* _Input records_
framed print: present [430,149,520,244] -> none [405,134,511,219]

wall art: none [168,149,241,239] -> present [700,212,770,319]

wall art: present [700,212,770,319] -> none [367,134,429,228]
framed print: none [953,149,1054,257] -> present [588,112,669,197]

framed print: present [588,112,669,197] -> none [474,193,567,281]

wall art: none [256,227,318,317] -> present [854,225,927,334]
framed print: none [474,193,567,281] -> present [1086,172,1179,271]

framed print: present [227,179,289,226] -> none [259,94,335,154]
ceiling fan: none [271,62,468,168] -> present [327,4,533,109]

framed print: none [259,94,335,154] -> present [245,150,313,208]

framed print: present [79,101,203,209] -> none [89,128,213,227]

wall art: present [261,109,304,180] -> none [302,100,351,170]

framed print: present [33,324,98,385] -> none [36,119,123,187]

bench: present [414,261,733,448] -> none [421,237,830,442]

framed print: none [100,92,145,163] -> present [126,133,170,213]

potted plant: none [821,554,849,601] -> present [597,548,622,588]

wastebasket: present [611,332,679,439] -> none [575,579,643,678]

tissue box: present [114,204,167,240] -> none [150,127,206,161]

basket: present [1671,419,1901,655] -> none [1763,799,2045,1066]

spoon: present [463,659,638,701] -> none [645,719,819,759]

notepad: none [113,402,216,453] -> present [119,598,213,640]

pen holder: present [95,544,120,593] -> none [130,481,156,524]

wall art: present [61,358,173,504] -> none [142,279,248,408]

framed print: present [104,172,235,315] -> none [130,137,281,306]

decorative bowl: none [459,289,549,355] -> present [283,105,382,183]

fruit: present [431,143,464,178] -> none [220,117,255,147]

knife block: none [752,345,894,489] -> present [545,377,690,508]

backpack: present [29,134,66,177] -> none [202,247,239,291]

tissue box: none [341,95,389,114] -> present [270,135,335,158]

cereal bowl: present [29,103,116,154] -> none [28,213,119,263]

* _Activity_
Each record above must be restated in full, word for word.

* _Written response_
framed print: present [430,149,520,244] -> none [405,134,511,219]

wall art: none [168,149,241,239] -> present [700,212,770,319]

wall art: present [700,212,770,319] -> none [367,134,429,228]
framed print: none [953,149,1054,257] -> present [588,112,669,197]

framed print: present [588,112,669,197] -> none [474,193,567,281]

wall art: none [256,227,318,317] -> present [854,225,927,334]
framed print: none [474,193,567,281] -> present [1086,172,1179,271]

framed print: present [227,179,289,226] -> none [259,94,335,154]
ceiling fan: none [271,62,468,168] -> present [327,4,533,109]

framed print: none [259,94,335,154] -> present [245,150,313,208]

framed print: present [79,101,203,209] -> none [89,128,213,227]

wall art: present [261,109,304,180] -> none [302,100,351,170]

framed print: present [33,324,98,385] -> none [36,119,123,187]

bench: present [414,261,733,448] -> none [421,237,830,442]

framed print: none [100,92,145,163] -> present [126,133,170,213]

potted plant: none [821,554,849,601] -> present [597,548,622,588]

wastebasket: present [611,332,679,439] -> none [575,579,643,678]

tissue box: present [114,204,167,240] -> none [150,127,206,161]

basket: present [1671,419,1901,655] -> none [1763,799,2045,1066]

spoon: present [463,659,638,701] -> none [645,719,819,759]

notepad: none [113,402,216,453] -> present [119,598,213,640]

pen holder: present [95,544,120,593] -> none [130,481,156,524]

wall art: present [61,358,173,504] -> none [142,279,248,408]

framed print: present [104,172,235,315] -> none [130,137,281,306]

decorative bowl: none [459,289,549,355] -> present [283,105,382,183]

fruit: present [431,143,464,178] -> none [220,117,255,147]

knife block: none [752,345,894,489] -> present [545,377,690,508]

backpack: present [29,134,66,177] -> none [202,247,239,291]

tissue box: none [341,95,389,114] -> present [270,135,335,158]

cereal bowl: present [29,103,116,154] -> none [28,213,119,263]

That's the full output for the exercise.